▸ **MATERIALS PROVIDED**:

____________

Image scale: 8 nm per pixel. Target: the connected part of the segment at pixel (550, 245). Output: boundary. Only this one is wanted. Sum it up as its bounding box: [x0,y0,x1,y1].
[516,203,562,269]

____________

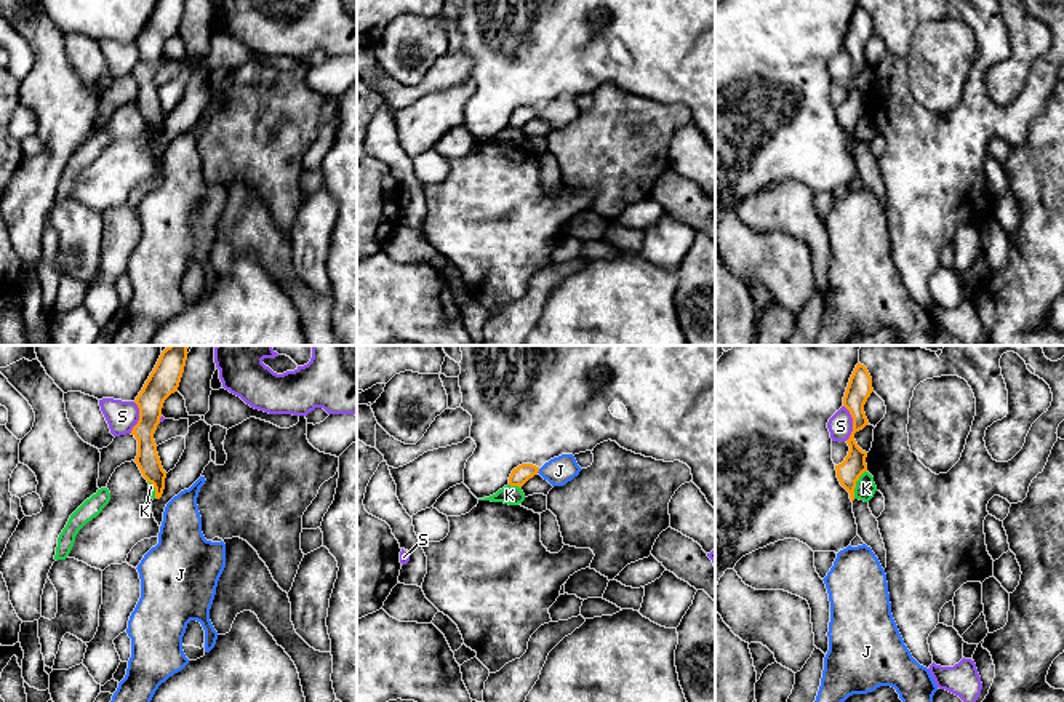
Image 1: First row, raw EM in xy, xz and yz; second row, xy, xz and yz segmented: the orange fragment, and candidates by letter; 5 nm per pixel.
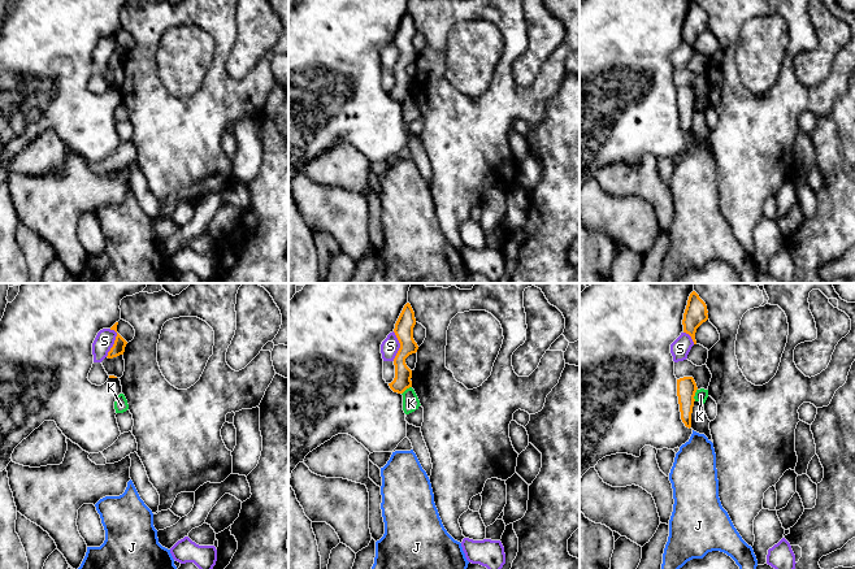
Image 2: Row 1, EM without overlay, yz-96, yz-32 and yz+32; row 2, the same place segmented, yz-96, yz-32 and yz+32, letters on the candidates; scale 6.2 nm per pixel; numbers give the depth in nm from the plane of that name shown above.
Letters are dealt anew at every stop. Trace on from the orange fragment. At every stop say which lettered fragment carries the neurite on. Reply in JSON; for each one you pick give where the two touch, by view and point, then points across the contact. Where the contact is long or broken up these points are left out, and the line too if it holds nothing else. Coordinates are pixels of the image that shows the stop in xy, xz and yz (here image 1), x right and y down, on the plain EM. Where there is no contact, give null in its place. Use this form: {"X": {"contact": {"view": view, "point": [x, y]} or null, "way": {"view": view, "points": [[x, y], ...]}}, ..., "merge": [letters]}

____________

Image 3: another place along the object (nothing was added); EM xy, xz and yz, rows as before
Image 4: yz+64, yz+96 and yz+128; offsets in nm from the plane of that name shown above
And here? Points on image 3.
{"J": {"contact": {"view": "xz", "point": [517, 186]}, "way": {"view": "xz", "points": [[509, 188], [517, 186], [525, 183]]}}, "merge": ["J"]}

____________

▸ **GOAL OF THE EXERCISE**: Copy out, from the listing above, every line that contains the string "give".

▸ **ANSWER AREA**:
Image 2: Row 1, EM without overlay, yz-96, yz-32 and yz+32; row 2, the same place segmented, yz-96, yz-32 and yz+32, letters on the candidates; scale 6.2 nm per pixel; numbers give the depth in nm from the plane of that name shown above.
Letters are dealt anew at every stop. Trace on from the orange fragment. At every stop say which lettered fragment carries the neurite on. Reply in JSON; for each one you pick give where the two touch, by view and point, then points across the contact. Where the contact is long or broken up these points are left out, and the line too if it holds nothing else. Coordinates are pixels of the image that shows the stop in xy, xz and yz (here image 1), x right and y down, on the plain EM. Where there is no contact, give null in its place. Use this form: {"X": {"contact": {"view": view, "point": [x, y]} or null, "way": {"view": view, "points": [[x, y], ...]}}, ..., "merge": [letters]}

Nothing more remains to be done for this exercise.